P.S. Have you heard of 'Educate Together' ( http://www.educatetogether.ie/ )?


----------



## JP1234 (12 May 2011)

Just out of curiosity Shawady why did you choose to have your child Baptised if you do not want to follow through with the rest of the Sacrements?  What is the basis of your objection to him taking Communion, has something changed in the years since he was Baptised?

I am not judging, just curious. Was it because you thought he may have to go to a Catholic School and one of the requirements was he was babtised. We had to provide a Baptism Certificate for our son, though that has now changed at the school which although predominantly Catholic accepts all faiths.
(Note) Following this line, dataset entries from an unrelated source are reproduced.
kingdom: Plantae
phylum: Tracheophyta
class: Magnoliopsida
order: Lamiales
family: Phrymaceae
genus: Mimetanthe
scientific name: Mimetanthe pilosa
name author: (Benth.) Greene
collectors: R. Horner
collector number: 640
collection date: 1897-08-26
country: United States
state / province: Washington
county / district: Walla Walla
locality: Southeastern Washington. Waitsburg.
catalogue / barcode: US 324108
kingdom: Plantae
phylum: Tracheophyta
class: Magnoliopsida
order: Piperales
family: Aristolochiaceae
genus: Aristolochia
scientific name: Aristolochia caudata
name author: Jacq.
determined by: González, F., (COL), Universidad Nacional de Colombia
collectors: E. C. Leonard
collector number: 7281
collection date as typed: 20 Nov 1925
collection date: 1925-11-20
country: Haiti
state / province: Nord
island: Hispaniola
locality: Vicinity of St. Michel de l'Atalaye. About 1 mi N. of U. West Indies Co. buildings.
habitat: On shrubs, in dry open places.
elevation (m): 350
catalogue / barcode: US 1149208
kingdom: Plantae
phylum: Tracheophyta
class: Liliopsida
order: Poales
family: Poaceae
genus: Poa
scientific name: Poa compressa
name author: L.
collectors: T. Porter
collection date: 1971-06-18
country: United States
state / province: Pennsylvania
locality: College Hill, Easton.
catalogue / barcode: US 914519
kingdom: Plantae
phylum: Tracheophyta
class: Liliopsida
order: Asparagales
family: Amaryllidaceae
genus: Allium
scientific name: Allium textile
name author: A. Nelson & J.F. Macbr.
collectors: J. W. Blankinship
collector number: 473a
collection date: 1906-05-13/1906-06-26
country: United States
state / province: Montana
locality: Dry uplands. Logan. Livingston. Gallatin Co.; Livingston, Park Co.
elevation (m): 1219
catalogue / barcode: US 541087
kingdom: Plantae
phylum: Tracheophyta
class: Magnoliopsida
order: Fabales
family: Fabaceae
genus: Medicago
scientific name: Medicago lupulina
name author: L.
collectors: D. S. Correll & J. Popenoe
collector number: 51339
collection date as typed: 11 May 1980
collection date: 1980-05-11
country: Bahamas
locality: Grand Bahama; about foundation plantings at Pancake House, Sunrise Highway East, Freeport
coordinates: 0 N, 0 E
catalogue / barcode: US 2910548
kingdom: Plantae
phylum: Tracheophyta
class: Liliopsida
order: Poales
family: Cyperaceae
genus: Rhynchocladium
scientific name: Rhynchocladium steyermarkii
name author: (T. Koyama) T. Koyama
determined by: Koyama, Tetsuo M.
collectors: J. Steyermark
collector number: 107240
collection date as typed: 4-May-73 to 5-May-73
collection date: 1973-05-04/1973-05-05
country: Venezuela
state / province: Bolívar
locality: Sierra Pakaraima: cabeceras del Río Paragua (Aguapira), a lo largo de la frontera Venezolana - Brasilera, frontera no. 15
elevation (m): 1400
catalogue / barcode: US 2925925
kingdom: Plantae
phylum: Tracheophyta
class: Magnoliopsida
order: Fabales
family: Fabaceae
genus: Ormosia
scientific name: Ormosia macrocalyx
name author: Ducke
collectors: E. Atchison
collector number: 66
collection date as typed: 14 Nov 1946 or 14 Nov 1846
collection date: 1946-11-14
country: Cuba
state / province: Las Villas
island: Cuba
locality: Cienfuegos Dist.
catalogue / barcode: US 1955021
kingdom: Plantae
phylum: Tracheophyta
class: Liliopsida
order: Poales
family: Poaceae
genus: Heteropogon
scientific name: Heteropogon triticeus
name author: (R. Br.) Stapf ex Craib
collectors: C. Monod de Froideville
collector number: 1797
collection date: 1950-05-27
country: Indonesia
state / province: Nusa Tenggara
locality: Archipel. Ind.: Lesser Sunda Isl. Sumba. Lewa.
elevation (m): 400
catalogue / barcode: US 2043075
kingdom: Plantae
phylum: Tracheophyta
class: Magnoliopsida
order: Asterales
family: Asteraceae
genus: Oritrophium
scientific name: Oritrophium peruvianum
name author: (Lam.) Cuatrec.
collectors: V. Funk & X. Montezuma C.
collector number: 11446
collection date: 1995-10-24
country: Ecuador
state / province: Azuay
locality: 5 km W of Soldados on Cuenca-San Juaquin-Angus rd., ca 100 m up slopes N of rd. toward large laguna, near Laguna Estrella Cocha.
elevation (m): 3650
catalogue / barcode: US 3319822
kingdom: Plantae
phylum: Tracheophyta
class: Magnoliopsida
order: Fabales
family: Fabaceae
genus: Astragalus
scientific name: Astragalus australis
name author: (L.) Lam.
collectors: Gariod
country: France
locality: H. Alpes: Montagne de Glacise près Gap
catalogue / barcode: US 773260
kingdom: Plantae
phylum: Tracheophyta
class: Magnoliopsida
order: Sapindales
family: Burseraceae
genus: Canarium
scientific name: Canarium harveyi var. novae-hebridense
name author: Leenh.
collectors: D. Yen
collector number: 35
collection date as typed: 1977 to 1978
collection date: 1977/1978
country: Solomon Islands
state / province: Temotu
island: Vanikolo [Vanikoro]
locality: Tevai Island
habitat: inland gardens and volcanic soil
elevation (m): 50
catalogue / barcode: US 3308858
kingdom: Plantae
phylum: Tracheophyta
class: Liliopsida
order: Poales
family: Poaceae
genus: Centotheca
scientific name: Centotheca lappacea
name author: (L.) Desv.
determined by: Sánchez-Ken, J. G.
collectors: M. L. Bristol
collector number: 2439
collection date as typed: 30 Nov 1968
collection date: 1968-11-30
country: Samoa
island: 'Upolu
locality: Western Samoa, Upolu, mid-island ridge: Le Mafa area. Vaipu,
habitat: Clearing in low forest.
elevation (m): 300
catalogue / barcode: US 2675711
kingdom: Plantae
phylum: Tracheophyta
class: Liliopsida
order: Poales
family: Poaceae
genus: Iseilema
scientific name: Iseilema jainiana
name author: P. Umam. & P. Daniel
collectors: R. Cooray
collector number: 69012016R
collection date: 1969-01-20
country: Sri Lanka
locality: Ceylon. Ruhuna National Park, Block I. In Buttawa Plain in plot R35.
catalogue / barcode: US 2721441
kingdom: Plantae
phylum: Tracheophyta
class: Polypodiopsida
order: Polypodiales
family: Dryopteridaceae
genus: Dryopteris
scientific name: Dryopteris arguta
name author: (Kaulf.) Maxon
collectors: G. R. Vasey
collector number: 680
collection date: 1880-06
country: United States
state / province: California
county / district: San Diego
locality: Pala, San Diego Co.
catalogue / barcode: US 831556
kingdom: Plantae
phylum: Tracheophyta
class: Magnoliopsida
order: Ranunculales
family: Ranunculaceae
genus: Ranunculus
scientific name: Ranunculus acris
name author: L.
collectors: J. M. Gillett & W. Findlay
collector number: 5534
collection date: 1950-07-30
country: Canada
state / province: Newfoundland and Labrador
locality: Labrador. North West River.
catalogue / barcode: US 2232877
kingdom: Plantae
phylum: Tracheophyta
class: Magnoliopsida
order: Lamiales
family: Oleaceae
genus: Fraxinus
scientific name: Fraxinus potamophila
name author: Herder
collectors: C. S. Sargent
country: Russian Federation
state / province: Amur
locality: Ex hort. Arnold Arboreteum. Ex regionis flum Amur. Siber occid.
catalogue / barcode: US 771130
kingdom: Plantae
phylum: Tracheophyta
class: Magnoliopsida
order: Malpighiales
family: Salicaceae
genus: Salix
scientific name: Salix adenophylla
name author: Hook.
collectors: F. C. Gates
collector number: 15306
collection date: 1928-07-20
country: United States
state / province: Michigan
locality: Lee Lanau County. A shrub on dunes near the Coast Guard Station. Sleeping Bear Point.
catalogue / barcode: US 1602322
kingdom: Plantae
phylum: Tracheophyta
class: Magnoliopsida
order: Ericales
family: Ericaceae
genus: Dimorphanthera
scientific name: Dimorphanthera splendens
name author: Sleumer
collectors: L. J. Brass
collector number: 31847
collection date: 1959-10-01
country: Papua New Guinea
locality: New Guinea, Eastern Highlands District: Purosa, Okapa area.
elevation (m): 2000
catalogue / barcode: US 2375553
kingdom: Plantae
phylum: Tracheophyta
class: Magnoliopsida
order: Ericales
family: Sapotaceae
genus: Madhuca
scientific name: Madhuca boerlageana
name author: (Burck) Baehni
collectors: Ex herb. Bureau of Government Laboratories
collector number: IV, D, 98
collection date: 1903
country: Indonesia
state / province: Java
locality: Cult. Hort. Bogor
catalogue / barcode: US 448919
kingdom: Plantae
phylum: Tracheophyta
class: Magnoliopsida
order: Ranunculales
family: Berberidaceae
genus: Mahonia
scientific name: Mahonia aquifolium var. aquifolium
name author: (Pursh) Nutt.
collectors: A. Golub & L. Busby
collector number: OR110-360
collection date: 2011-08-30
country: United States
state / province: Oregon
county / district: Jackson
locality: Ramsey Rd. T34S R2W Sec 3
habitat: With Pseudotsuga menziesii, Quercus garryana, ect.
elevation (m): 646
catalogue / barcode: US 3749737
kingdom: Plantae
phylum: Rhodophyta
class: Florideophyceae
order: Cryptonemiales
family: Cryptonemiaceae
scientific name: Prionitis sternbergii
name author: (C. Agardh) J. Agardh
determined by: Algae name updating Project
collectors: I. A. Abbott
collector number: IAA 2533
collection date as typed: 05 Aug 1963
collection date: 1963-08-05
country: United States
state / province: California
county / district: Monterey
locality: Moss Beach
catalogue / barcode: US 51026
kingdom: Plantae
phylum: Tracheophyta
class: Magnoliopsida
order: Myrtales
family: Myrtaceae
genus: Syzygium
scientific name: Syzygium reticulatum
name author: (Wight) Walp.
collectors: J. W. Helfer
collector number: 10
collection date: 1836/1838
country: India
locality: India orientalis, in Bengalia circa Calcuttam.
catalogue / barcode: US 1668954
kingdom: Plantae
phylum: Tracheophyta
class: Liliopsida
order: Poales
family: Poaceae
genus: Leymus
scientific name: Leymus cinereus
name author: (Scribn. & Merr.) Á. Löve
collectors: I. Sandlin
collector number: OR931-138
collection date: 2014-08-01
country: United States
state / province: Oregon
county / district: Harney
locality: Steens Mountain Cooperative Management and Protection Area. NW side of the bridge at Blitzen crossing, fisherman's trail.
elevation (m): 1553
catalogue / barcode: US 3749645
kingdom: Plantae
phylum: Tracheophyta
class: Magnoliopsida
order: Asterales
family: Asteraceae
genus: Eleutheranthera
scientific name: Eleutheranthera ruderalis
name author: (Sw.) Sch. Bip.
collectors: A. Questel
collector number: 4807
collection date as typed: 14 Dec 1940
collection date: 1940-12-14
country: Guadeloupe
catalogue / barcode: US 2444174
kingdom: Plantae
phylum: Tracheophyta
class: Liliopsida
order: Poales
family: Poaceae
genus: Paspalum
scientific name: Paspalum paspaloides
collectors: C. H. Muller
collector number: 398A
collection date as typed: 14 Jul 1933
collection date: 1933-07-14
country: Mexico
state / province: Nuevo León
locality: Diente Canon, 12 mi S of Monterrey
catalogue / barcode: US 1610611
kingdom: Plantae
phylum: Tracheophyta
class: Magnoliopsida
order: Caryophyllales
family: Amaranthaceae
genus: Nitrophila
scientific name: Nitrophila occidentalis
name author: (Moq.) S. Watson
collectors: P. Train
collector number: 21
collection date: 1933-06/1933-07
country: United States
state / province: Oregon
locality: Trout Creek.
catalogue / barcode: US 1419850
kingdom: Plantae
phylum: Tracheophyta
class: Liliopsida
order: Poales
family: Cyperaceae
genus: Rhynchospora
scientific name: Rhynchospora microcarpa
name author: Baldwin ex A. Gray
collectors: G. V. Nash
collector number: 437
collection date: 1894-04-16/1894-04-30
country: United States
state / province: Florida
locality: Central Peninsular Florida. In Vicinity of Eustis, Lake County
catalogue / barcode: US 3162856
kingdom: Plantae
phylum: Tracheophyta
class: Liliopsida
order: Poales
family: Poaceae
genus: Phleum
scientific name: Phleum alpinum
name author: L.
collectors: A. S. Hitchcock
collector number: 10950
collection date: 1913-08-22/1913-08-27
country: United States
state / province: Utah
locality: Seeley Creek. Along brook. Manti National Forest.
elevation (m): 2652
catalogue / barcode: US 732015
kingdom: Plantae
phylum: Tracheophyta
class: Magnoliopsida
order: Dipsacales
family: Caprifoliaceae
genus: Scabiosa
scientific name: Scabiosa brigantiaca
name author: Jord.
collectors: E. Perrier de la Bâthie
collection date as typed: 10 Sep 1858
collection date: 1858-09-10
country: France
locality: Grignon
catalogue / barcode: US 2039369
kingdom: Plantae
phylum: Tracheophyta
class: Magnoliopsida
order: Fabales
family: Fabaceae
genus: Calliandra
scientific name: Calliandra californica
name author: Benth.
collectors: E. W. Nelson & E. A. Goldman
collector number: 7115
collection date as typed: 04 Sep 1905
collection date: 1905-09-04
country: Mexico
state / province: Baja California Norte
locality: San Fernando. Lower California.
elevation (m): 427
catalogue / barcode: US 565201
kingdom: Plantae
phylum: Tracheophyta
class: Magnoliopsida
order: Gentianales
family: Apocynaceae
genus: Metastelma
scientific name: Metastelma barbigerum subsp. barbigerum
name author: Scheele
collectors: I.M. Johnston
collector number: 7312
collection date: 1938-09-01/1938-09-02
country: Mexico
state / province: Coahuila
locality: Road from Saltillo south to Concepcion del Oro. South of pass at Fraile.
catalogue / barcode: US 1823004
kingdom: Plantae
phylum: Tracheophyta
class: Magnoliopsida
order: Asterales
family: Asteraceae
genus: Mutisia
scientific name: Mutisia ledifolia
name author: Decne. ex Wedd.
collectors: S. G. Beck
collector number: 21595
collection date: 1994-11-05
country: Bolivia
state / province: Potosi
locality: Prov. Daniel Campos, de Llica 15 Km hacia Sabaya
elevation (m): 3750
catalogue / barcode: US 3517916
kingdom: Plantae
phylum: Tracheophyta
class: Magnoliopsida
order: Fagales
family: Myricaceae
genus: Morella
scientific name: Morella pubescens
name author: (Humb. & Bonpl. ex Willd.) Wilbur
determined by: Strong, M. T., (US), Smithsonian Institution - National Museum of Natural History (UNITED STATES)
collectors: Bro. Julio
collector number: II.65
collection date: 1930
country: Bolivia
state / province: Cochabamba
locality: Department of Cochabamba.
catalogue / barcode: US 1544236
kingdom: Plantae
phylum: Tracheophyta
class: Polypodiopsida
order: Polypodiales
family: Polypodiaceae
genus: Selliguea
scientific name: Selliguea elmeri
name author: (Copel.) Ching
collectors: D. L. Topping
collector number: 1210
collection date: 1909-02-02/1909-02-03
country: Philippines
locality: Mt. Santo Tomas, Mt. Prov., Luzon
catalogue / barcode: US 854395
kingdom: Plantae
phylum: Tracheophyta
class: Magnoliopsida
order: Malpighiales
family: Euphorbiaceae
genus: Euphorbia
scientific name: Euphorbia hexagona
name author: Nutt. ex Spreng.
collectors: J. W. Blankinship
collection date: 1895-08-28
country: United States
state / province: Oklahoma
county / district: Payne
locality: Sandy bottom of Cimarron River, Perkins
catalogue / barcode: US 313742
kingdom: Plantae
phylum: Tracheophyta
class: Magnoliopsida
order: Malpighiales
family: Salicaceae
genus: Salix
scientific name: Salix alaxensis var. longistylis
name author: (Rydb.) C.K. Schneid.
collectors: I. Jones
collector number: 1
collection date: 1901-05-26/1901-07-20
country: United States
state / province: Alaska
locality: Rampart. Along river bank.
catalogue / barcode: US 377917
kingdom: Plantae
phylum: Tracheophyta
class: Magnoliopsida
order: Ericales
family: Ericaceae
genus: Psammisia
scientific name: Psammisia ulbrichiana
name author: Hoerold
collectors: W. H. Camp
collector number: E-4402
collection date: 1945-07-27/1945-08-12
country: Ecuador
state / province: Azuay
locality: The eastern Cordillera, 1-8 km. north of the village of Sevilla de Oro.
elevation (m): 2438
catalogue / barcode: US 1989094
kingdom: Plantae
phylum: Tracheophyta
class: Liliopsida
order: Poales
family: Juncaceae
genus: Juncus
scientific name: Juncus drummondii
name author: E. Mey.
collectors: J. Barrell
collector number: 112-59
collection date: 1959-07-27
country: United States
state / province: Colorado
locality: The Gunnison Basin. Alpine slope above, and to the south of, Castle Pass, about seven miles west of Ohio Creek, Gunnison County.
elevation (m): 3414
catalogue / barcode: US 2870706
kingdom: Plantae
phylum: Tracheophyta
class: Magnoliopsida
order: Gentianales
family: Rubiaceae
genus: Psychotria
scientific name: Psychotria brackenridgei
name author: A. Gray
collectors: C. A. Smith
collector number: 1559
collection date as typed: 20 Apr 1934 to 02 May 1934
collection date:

At the end of the day they cannot make him take Communion, just don't turn up on the day!


----------



## Shawady (12 May 2011)

JP, although we are not particularly religious when our our children were born we got the baptised. It was probably more to do keeping family members happy although there is huge demand for school places in our area so maybe there was a bit of keeping all options open. If he was in a catholic school we would probably just go with the flow and let him make his communion rather than make an issue of it.
I know the above statement smacks of hyporcisy but now that he is in a COI school most of the children in his class won't be making his communion, only 5 or 6 of them. This means he will have to stay behind one day a week to learn about communion and I will probably have to explain to him why and it may be a bit confusing for him if he thinks he is somehow different to the other children.
As I say neither myself or my wife are religous so if he doesn't make it we would not be bothered and if he wanted to receive the sacrements later on in life it would be his choice.
I assumed the school would not be interested in our decision and was surprised it might be expected of him.


----------



## JP1234 (12 May 2011)

I can completely understand your reasons, and I think many many people do tend to go through with the Baptism out of habit/keeping family happy.  In our case, we had discussed it and agreed to have him brought up Catholic so that was never an issue but I would have preferred to have him done when he was a few months old. As it was, it was all arranged hastily ( he was only 4 weeks old) to fit in with other people. I was so stressed and sleep deprived I can barely recall the lead up and have no memory of the actual day.

My mother is Protestant but insisted we were brought up Catholic, in her mind it would make us "better"

My husband's sister had her son Baptised but nothing else and there have been plenty on sniping comments over the years. The worst when my husband's grandmother died a few years ago one of his Aunts said his nephew should not take part in the offerings as he wasn't a proper catholic!

I think the idea of asking him what he wants to do is best, you might find he wants to go through with it afterall.


----------